Par ailleurs le Père ESPRIT PEZENAS qui fut à MARSEILLE professeur d'hydrographie de 1728 à 1749 et Directeur de l'Observatoire de 1749 à 1764, publia un certain nombre d'ouvrages sur l'hydrographie dont des "Élément de Pilotage" (1733 et 1741) et "L'Astronomie des Marins", imprimé à AVIGNON (1766) chez la veuve GIRARD et en vente à MARSEILLE, chez J. MOSSI, à la CANEBIERE.
A NANTES, LE GAIGNEUR, publiait un traité de navigation intitulé "Le pilote instruit" (1781).
C'est seulement au 18e siècle que la navigation astronomique apporta une solution au problème de la détermination de la longitude en mer, tout d'abord grâce aux distances lunaires et ensuite aux chronomètres.
Il était indispensable que les pilotes, dans la Marine de l'État, se mettent au courant de ces méthodes ardues.
TURGOT, Ministre de la Marine en 1774, fonda un corps de pilotes astronomes. Mais les procédés astronomiques nécessitaient des connaissances qu'ils ne purent jamais acquérir, celles-ci étant au-dessus de leur culture.
Il fallait faire appel aux officiers. Mais à part quelques exceptions, ceux-ci se désintéressaient de la conduite du navire et avaient livré aux pilotes cette partie de leur mission.
"La manœuvre fut, de tout temps, la Science chérie de l'officier, écrivait FLEURIEU en 1773, et on doit convenir qu'elle est la partie la plus brillante de son métier".
Le pilotage, entaché de nombreuses erreurs, "méritait le dédain et l'abandon aux Pilotes".
Cependant, lentement, le goût et la pratique des Sciences exactes se répandirent dans la Marine.
Sur l'ordre de CHOISEUL, l'académicien BEZOUT écrivit un "Cours de Mathématiques" très étendu contenant les connaissances exigées des Gardes du Pavillon et de la Marine pour devenir officiers. Ce cours comprenait 5 parties en 6 volumes in-8°. Édité entre 1764 et 1769, il eut de nombreuses rééditions, la dernière datant de 1848. BEZOUT publia également un "Traité de Navigation".
Dès lors, en service courant, on utilisera les méthodes nouvelles.
Au milieu du 19e siècle, la Marine comptait toute une phalange de savants navigateurs. Ce fut d'ailleurs l'époque des Marins astronomes dont le plus célèbre fut l'Amiral MOUCHEZ qui devint Directeur de l’observatoire de PARIS en 1877.
Par une nouvelle ordonnance du 1er janvier 1786, le Maréchal de CASTRIES, Ministre de la Marine, réforme les Écoles d'hydrographie.
Pour la première fois, les professeurs furent recrutés au concours et les méthodes d'enseignement uniformisés.
Cependant le Roi se réserve la nomination dans les Écoles de la Marine Militaire : BREST, LORIENT, TOULON et ROCHEFORT.
Les élèves furent soumis à des examens.
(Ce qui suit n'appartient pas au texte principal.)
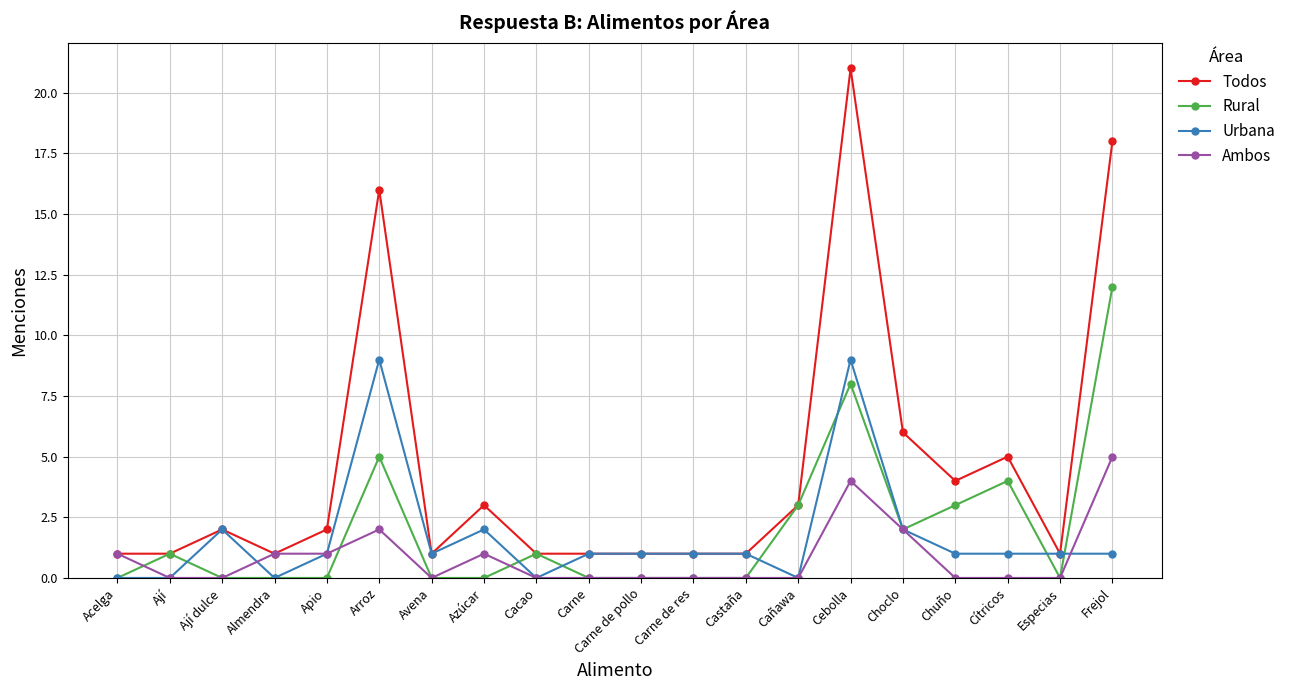

True or false: Rural has a value of 0 at Ají dulce.

True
Deux hydrographes examinateurs furent chargés d'inspecter les Écoles pour maintenir un niveau commun dans toutes les Amirautés.
En dehors des Écoles officielles, les villes pouvaient ouvrir, à leur gré, des Établissements où l'on enseignait l'hydrographie sans que les maîtres aient le droit d'être appelés Professeurs d'hydrographie.
Les élèves des Écoles d'hydrographie étaient constitués d'une part par les officiers de la Marine Royale qui furent astreints pendant un certain nombre d'années à suivre un cours d'hydrographie, d'autre part, par les jeunes gens préparant l'obtention au concours soit du brevet de maître ou de pilote, soit du Brevet de maître au cabotage ou de pilote lamaneur.
L'intendant du HAVRE, pour attirer les élèves, songea à la fin du 18e siècle, à donner une "solde" aux élèves les plus laborieux. Mais il eut, semble-t-il, bien des difficultés pour obliger les élèves à suivre assidûment les cours.
En 1787, ROMME, correspondant de l'Académie des Sciences de PARIS, et professeur royal de navigation des Élèves de la Marine, publiait à la ROCHELLE "l'Art de la Marine" ou principes et préceptes généraux de l'Art de construire, d'armer, de manœuvrer et de conduire des Vaisseaux. Cet ouvrage était dédié au Maréchal de CASTRIES.